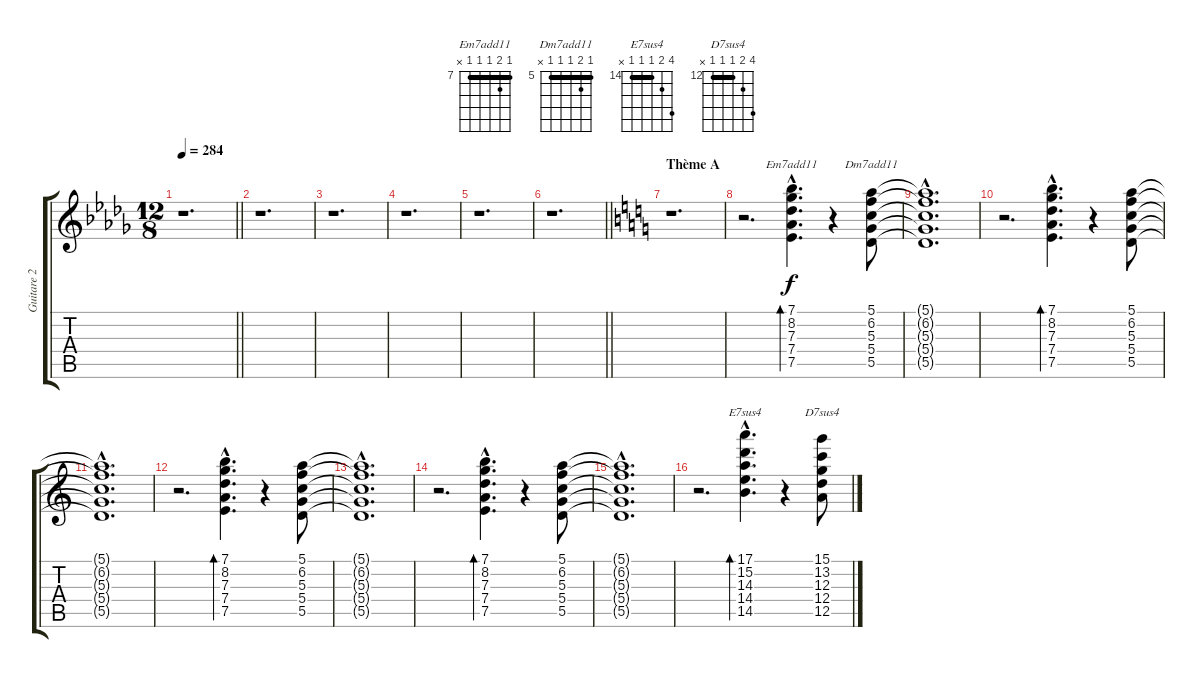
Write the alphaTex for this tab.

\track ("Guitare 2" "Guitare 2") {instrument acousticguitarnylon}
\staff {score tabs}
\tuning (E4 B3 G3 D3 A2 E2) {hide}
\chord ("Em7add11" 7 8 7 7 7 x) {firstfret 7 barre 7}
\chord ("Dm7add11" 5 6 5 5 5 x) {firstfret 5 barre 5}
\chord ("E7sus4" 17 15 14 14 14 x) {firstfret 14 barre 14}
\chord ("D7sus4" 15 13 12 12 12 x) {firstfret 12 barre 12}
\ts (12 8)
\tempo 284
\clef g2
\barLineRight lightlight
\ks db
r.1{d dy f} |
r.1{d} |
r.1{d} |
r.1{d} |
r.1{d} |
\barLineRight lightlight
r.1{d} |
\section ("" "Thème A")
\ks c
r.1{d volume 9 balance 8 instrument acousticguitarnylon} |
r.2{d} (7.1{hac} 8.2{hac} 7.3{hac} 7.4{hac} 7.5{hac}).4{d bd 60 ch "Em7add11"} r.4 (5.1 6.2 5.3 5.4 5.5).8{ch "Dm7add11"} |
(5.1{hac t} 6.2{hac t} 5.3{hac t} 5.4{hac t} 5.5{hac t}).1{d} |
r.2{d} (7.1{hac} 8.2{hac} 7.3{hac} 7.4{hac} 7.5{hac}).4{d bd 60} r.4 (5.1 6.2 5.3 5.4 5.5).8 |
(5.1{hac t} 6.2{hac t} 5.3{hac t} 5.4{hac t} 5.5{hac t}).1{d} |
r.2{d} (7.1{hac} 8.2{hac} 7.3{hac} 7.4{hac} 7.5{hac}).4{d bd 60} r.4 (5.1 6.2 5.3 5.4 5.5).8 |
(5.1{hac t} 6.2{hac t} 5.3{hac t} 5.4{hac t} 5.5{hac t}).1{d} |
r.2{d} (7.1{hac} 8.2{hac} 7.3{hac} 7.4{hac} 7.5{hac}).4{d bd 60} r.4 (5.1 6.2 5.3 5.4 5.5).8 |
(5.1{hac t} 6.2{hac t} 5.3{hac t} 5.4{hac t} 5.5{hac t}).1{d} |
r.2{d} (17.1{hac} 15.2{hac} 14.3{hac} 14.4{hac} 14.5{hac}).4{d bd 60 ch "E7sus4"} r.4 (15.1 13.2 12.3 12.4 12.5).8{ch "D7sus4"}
= = =
Exercise brief: State how many lines in the items above contain the string "acousticguitarnylon". Reply with the number only.

Solution for this exercise: 2